For many years, I felt my only “hobby” was losing weight. Yet, each time I tried a diet, I gained more back than what I lost. I had weight cycled over and over throughout my entire life.

What I did not understand was weight loss as a goal was actually getting in the way of helping me find health and was destroying any hope I had of a healthy body image. I now know my desire–or obsession, really–to lose weight set me up for binges, as it triggered my feelings of shame around how I looked. I also now know that restricting leads to bingeing.

So I struggled to let go of weight loss as the ultimate goal in recovery. I no longer focus on my weight, but rather on the positive things I can do for my body on a daily basis.
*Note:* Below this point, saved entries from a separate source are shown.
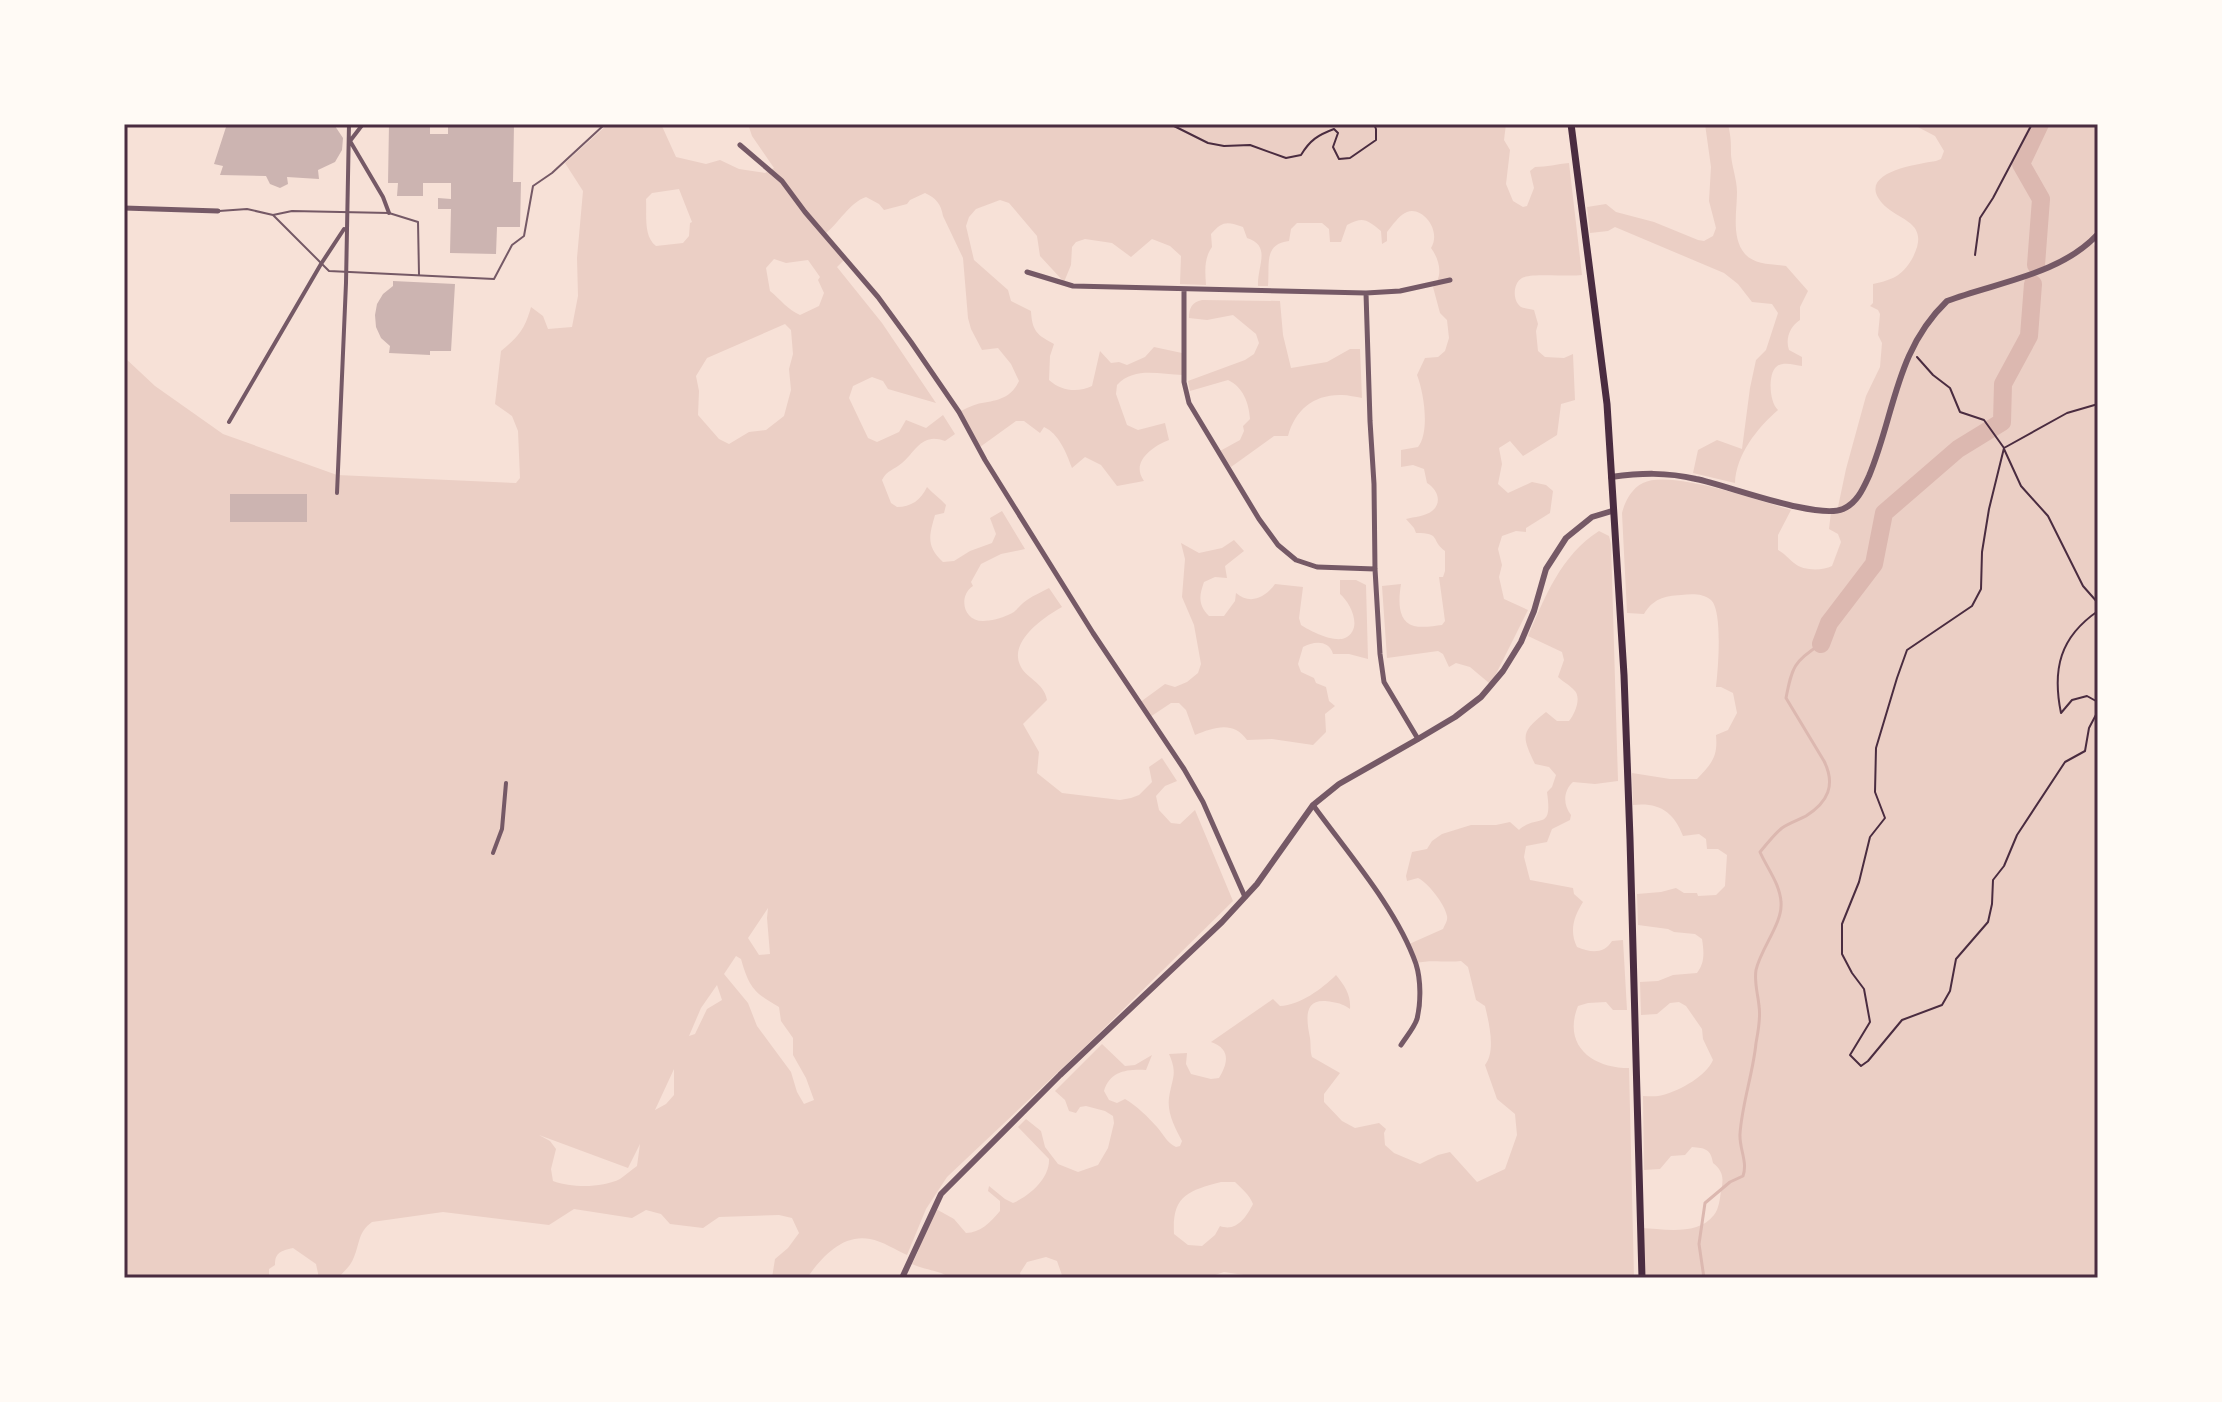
<svg xmlns="http://www.w3.org/2000/svg" width="2222" height="1402" font-family="'Public Sans',sans-serif">
	<style>
		.green { fill: #ebcfc5; fill-rule: evenodd }
		.lines { fill: none; stroke-linecap: round; stroke-linejoin: round }
		.stream { stroke: #dcb8b0; stroke-width: 3 }
		.river { stroke: #dcb8b0; stroke-width: 18 }
		.building { fill: #ccb4b1 }
		.path { stroke: #4a2c40; stroke-width: 2 }
		.service { stroke: #755966; stroke-width: 2 }
		.pedestrian { stroke: #755966; stroke-width: 4 }
		.minor { stroke: #755966; stroke-width: 5 }
		.tertiary { stroke: #755966; stroke-width: 6 }
		.secondary { stroke: #4a2c40; stroke-width: 7 }
		.neatline { fill: none; stroke: #4a2c40; stroke-width: 3 }
	</style>
	<rect width="100%" height="100%" fill="#f7e1d7"/>
	<path class="green" d="M608 124H661L676 157 706 164 720 160 739 169 765 173 774 168 752 136 748 124H1506L1504 140 1510 150 1506 184 1513 201 1523 207 1527 206 1534 188 1530 171 1535 167C1547 167 1557 164 1569 163L1582 275C1568 277 1531 273 1522 278 1513 283 1512 301 1521 307 1523 308 1530 309 1534 310L1538 324 1536 331 1538 351 1545 357 1564 358 1573 354 1575 400 1561 404 1557 435 1523 456 1510 441 1499 448 1502 464 1498 484 1508 493 1532 482 1546 485 1553 491 1550 513 1526 528V532L1516 531 1502 536 1498 549 1502 565 1499 577 1504 599 1528 610 1493 680 1489 683 1470 667 1456 663 1449 667 1443 654 1438 651 1387 658 1382 586 1401 584C1399 597 1396 621 1414 626 1422 628 1434 626 1442 625L1445 621 1439 577H1443L1445 571V551C1430 540 1442 533 1416 533L1414 528 1406 519C1414 517 1426 516 1432 511 1443 502 1437 489 1427 483L1424 469 1413 465 1401 467V450L1418 447C1430 432 1424 393 1417 375L1425 358 1438 357 1445 351 1449 338 1447 320 1440 313 1433 287C1444 275 1439 259 1431 248 1442 230 1422 206 1407 212 1399 215 1392 226 1387 232V241L1382 244 1381 231C1367 220 1364 216 1347 225L1341 242H1330L1329 229 1322 223H1297L1291 229 1289 241C1263 244 1270 265 1268 286H1258C1257 266 1272 246 1247 238L1243 227C1227 221 1222 221 1211 234L1212 247C1204 258 1205 271 1206 285L1180 284 1181 256 1170 246 1152 239 1131 257 1112 243 1085 239 1076 242 1072 247 1071 265 1064 282 1040 256 1037 236 1009 203 1000 200 976 209 969 217 966 226 974 260 1008 290 1011 301 1031 311C1032 331 1037 335 1054 344L1050 356 1049 380C1061 391 1078 393 1092 386L1100 351 1111 363 1119 362 1127 365 1145 357 1154 347 1182 353 1183 375C1160 375 1135 366 1117 385L1116 394 1127 425 1138 430 1165 423 1169 440C1153 446 1130 462 1144 481L1117 486 1101 465 1085 457 1072 468C1066 452 1059 434 1044 427L1040 433 1024 421H1016L980 447 958 412C966 409 974 404 982 403 999 400 1011 398 1019 381L1011 364 998 348 982 350 971 329 968 318 963 258 943 216C941 204 936 198 925 193L910 200 907 204 884 210 879 204 866 197C849 203 839 223 825 234L844 260 837 267 882 323 936 403 888 389 883 381 872 377 853 386 849 398 868 438 877 442 899 432 906 420 926 428 943 415 955 434 945 441C922 432 916 451 902 463 894 470 887 470 882 480L891 503 897 507C911 507 921 500 927 487 933 494 940 498 946 505L944 513 935 515C929 536 926 546 943 562L954 561 970 551 992 543 996 534 990 518 1002 511 1025 549 1001 554 981 564 971 582 973 586C958 596 963 621 983 621 990 621 1002 618 1008 615 1018 611 1019 605 1027 600 1034 595 1042 592 1049 588L1062 607C1044 617 1009 641 1020 665 1025 678 1044 682 1047 700L1023 724 1039 752 1037 773 1062 793 1120 800 1131 798 1139 795 1152 782 1149 767 1162 758 1177 781 1165 786 1156 796 1159 810 1171 823 1180 824 1195 810 1233 901 1092 1040 947 1177 926 1209 907 1255C896 1250 882 1241 870 1239 842 1234 822 1257 807 1278H772L775 1259 788 1248 799 1233 792 1218 779 1215 719 1217 703 1228 670 1224 661 1214 646 1210 632 1218 574 1209 549 1225 443 1212 372 1222C358 1232 360 1243 354 1257 351 1266 344 1271 338 1278H319L316 1264 293 1248C281 1251 275 1252 275 1265L269 1269V1278H225L213 1275 205 1278H124V357L155 386 223 434 337 475 516 483 520 478 518 431 512 416 495 404 501 351C519 336 525 329 531 307L543 316 548 329 572 327 578 296 577 258 583 191 565 163ZM679 189 692 222 690 223 689 236 683 243 656 246C643 236 647 214 646 199L652 193ZM774 259 786 263 808 260 820 277 818 280 824 293 819 306 800 315C788 310 780 299 770 291L766 268ZM785 324 791 330 793 354 789 369 791 390 784 416 766 430 749 432 729 444 719 439 698 415 699 391 696 376 707 358ZM768 908 767 918 770 954 759 955 748 938ZM736 956 741 959C749 987 754 993 779 1007L781 1021 793 1038V1055L806 1078 814 1100 804 1104 797 1092 791 1072 757 1026 748 1003 724 974ZM717 985 722 1000 707 1009 695 1034 689 1036 701 1008ZM674 1069V1095L666 1104 655 1110ZM539 1135 628 1168 640 1144 637 1166C631 1170 626 1175 620 1179 602 1188 572 1188 553 1181L551 1169 556 1149 550 1141Z
		M1705 124H1728C1731 138 1731 141 1731 155 1732 167 1737 180 1737 192 1737 211 1731 238 1745 254 1755 265 1772 264 1786 266L1808 291 1800 307V320C1790 326 1785 339 1789 350L1802 357V366C1795 365 1782 361 1776 367 1768 374 1769 402 1778 410 1757 428 1736 455 1735 483L1693 473 1698 450 1717 440 1742 449 1750 388 1756 360 1766 350 1778 313 1772 304 1752 302 1738 284 1724 273 1615 227 1608 231 1590 233 1587 207 1606 204 1616 212 1654 222 1698 240 1704 241 1713 236 1716 228 1709 201 1711 167Z
		M1912 124H2098V235L2092 242 2098 251V1278H1641V1228C1664 1229 1698 1236 1714 1215 1719 1209 1720 1198 1721 1191 1724 1178 1723 1171 1713 1163 1711 1149 1705 1148 1692 1147L1685 1155 1671 1156 1660 1169 1644 1170 1643 1096C1649 1096 1657 1097 1663 1095 1681 1090 1706 1076 1713 1060L1703 1039 1702 1029 1686 1006 1679 1002 1670 1003 1657 1014 1641 1015 1640 982 1658 981 1673 975 1697 973C1705 963 1704 952 1702 939L1695 934 1674 932 1668 929 1638 925 1637 894 1661 892 1676 888 1684 893H1697L1698 896 1716 895 1725 886 1727 855 1718 849H1707L1706 839 1699 834 1683 836C1674 812 1659 802 1633 805L1632 773 1670 779H1697C1712 763 1718 757 1716 735L1728 730 1737 713 1733 693 1721 687H1716C1718 670 1723 611 1711 600 1703 593 1691 594 1681 595 1664 596 1653 599 1644 614L1627 613 1622 513C1625 501 1632 488 1643 483 1670 469 1760 501 1791 510L1778 535V550C1785 554 1788 558 1794 563 1803 571 1822 571 1832 566L1841 542 1838 534 1829 529 1831 512 1838 507 1846 469 1866 396 1880 367 1882 343 1878 335 1880 314 1878 310 1870 306 1873 303V284C1892 280 1902 276 1912 259 1932 221 1899 222 1882 203 1855 172 1919 164 1936 161L1941 159 1944 151 1935 136Z
		M1202 300 1280 301 1283 335 1291 368 1327 362 1350 349H1360L1362 398C1356 397 1348 395 1342 395 1314 394 1295 410 1288 436H1274L1231 467 1220 451 1240 440 1244 431 1243 426 1250 419C1249 403 1243 387 1228 380L1190 391 1188 381 1245 360 1254 354 1259 343 1256 334 1233 315 1207 320 1189 318C1189 308 1192 302 1202 300Z
		M1599 531 1609 536 1611 544 1618 781 1595 784 1573 782C1563 791 1563 805 1571 815L1570 820 1552 829 1547 842 1526 846 1524 857 1530 880 1573 888 1574 894 1583 902C1574 916 1569 931 1577 947 1591 953 1604 954 1612 941L1623 940 1627 1010H1613L1606 1002 1588 1003 1578 1006C1562 1046 1593 1068 1629 1068L1634 1278H1264L1224 1272 1215 1275 1213 1278H1112C1097 1274 1078 1278 1063 1278L1057 1261 1046 1257 1027 1262 1020 1273 1021 1278H950C940 1270 924 1270 912 1264 922 1246 925 1226 936 1209L954 1219 966 1233C980 1233 991 1222 1000 1211V1201L988 1191 989 1186 1005 1199 1013 1203C1030 1196 1050 1178 1049 1159L1018 1127 1026 1119 1041 1131 1045 1147 1058 1164 1078 1172 1098 1165 1108 1148 1114 1123 1113 1116 1105 1111 1086 1106 1080 1107 1076 1113 1069 1111 1065 1100 1055 1091 1102 1044 1125 1066 1135 1065 1152 1055 1146 1070C1127 1069 1110 1071 1104 1091L1109 1100 1117 1103 1125 1099C1137 1106 1148 1117 1157 1127 1164 1135 1167 1143 1176 1147L1180 1146 1182 1141C1175 1128 1167 1113 1169 1098 1172 1078 1178 1074 1169 1054L1187 1053 1186 1064 1191 1074 1211 1079 1219 1078C1228 1063 1231 1049 1211 1042L1273 999 1280 1006C1300 1005 1322 989 1336 975 1345 986 1351 995 1350 1009 1344 1005 1340 1003 1332 1002 1303 996 1306 1018 1310 1038 1311 1045 1310 1051 1312 1057L1340 1073 1324 1094V1102L1342 1121 1355 1128 1379 1123 1386 1129 1384 1133 1385 1145 1394 1153 1420 1164 1438 1155 1450 1152 1477 1182 1505 1169 1517 1135 1515 1114 1497 1099 1485 1065C1496 1051 1489 1023 1485 1006L1476 1000 1468 967 1461 961C1444 963 1433 959 1416 963L1407 945 1443 929C1445 924 1448 921 1447 916 1445 904 1428 883 1418 878L1407 881 1406 876 1412 852 1427 849 1432 841 1442 834 1471 825H1496L1510 822 1519 830C1538 813 1553 833 1547 792L1552 787 1556 775 1549 767 1535 764C1521 735 1521 732 1546 712L1557 721H1569C1575 714 1582 697 1574 690 1572 687 1561 680 1558 677L1564 660 1562 652 1528 636C1545 597 1561 555 1599 531ZM1221 1182H1235C1242 1189 1249 1194 1253 1204 1246 1218 1236 1232 1220 1226L1215 1235 1202 1246 1188 1245 1174 1234C1172 1196 1187 1191 1221 1182Z
		M1234 540 1244 551 1225 566 1227 578 1215 577 1204 582C1199 596 1198 605 1209 616H1224L1235 601 1236 593C1250 605 1265 598 1275 584L1303 587 1299 618 1301 625C1310 631 1334 643 1345 638 1364 629 1350 602 1340 594V580H1356L1366 585 1368 659 1349 654H1333C1329 640 1314 641 1303 647L1298 664 1301 672 1314 678 1316 683 1326 687 1329 701 1335 706 1325 714 1326 732 1313 745 1272 739 1247 740C1233 720 1213 728 1195 735L1186 710 1179 703H1171L1150 717 1139 703 1165 684 1175 687 1187 682 1198 673 1201 664 1194 625 1182 597 1185 559 1181 543 1199 553 1222 548Z"/>
	<g class="lines">
		<path class="stream" d="M1704 1278 1699 1244 1705 1203 1730 1182 1743 1176C1748 1162 1739 1148 1740 1134 1742 1103 1753 1074 1756 1043 1758 1032 1761 1018 1759 1006 1758 994 1754 983 1756 970 1761 948 1783 923 1781 902 1780 884 1767 868 1760 852 1767 844 1774 834 1782 828 1789 823 1798 820 1806 816 1828 802 1836 785 1824 761L1786 698C1792 667 1794 661 1821 644"/>
		<path class="river" d="M2036 265 2041 199 2021 164 2040 124
			M1821 644 1829 623 1874 564 1884 513 1958 449 2002 422 2003 384 2029 336 2033 284"/>
	</g>
	<path class="building" d="M227 124H329L335 126 343 138 342 150 335 162 318 170 319 179 287 177 288 184 280 188 270 184 266 176 220 175 223 166 214 164Z
		M389 124H430V134H448V124H514L513 182H521L520 227H497L496 254 450 253 451 209H438V198L451 199V183H423V196H397L398 183H388Z
		M393 281 455 284 451 351H430V355L389 353 390 346 381 338 376 327 375 315 377 304 383 294 393 286Z
		M230 494H307V522H230Z"/>
	<g class="lines">
		<path class="path" d="M1170 124 1208 143 1224 146 1250 145 1286 158 1301 155C1310 140 1318 135 1334 129L1338 133 1333 147 1339 159 1350 158 1376 140V129L1374 124
			M1975 255 1980 218 1993 198 2032 124
			M1917 357 1933 375 1950 388 1960 412 1984 420 2004 448 2067 413 2098 404
			M2004 448 1989 509 1982 552 1981 589 1972 606 1907 650 1897 678 1876 748 1875 792 1885 818 1870 837 1859 882 1842 924V954L1852 973 1864 989 1870 1022 1850 1055 1861 1066 1868 1061 1902 1020 1942 1005 1950 991 1956 959 1988 922 1992 904 1993 880 2004 866 2017 835 2065 762 2085 751 2089 728 2098 711
			M2004 449 2021 486 2048 516 2083 586 2098 603
			M2098 611C2060 637 2052 669 2061 713L2072 700 2087 696 2096 701 2098 708"/>
		<path class="service" d="M219 211 247 209 273 215 292 211 389 213 418 222 419 274
			M273 215 329 271 494 279 512 245 524 236 533 186 552 173 605 124"/>
		<path class="pedestrian" d="M363 124 350 141 383 197 389 213
			M229 422 321 264 344 229
			M337 493 346 283 349 124
			M493 853 502 829 506 783"/>
		<path class="minor" d="M740 145 782 181 805 212 878 297 911 342 959 412 985 460 1093 633 1184 769 1203 802 1245 897
			M124 208 218 211
			M1027 272 1073 286 1366 293 1400 291 1450 280
			M1184 290V382L1189 403 1259 519 1278 545 1296 560 1317 567 1375 569
			M1366 293 1370 421 1374 484 1375 569 1380 654 1384 682 1418 739
			M1313 805C1347 852 1397 909 1416 964 1421 980 1421 1003 1417 1019 1414 1028 1406 1037 1401 1045"/>
		<path class="tertiary" d="M1611 477C1641 473 1666 472 1696 479 1727 485 1817 520 1843 509 1857 503 1863 489 1869 476 1895 414 1895 351 1947 301 1997 282 2060 275 2098 234
			M902 1278 941 1194 1060 1075 1222 922 1257 884 1313 805 1339 784 1418 739 1455 717 1481 697 1503 671 1521 642 1534 611 1546 569 1566 538 1592 517 1612 511"/>
		<path class="secondary" d="M1571 124 1607 404 1624 675 1630 839 1642 1278"/>
	</g>
	<rect width="2222" height="1402" fill="none" stroke="#fffaf5" stroke-width="252"/>
	<rect x="126" y="126" width="1970" height="1150" class="neatline"/>
</svg>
I focus on the foods I sense my body needs—not what I used think I “should” or “shouldn’t” eat—and the activities I like to do—not what I used to think would burn the most calories. Movement should always involve things you enjoy or it becomes a chore. With this work, I have begun to enjoy a more well-balanced life, and the cravings for high sugar and fat content food have decreased over time.

I continue to explore what works for me and continue to practice what I learned. I cannot imagine going back to the way I once lived – in my head, alone, with my eating disorder as my constant friend. I allow my imperfections in all their beauty and embrace my body every day for what it gives me.

My life has changed completely from those days of shame and hopelessness. I am now a whole person who refuses to hide myself or my struggles.

In 2008, I founded the Binge Eating Disorder Association (BEDA) to build the community I dreamed of all those years ago for those with binge eating disorder.

In 2010, I opened Pershing Turner Centers (PTC) in Annapolis, MD, with Amy Pershing, LMSW, ACSW, whom I met through BEDA, to help others find the path to recovery from their eating disorders.

Having embarked on that never-ending journey ourselves, we are especially sensitive to our clients’ needs. Having dedicated her life to educating herself about eating disorders and treating them with multi-disciplinary, evidence-based approaches, Amy is a uniquely qualified clinician.

Pershing Turner Centers allows us to insist on an approach and level of care that takes the entire person into account, whether they suffer from anorexia nervosa, orthorexia, bulimia nervosa, exercise bulimia, binge eating disorder, or one of the many other types of disordered eating. We want the best care for our clients and their loved ones who are always concerned and almost always a part of the treatment journey.

It is my sincere hope the millions who suffer from eating disorders will have a place where they can discover they are not alone and can, indeed, learn to build their own path to recovery with the help of the treatment provider community and organizations such as Pershing Turner Centers and BEDA.

My own journey has taught me that anything is possible, and that, while painful and difficult at times, the recovery process can always lead to increased self-awareness and a restoration of joy in our lives. I feel fortunate to have experienced this journey, as it has given me the life I now enjoy.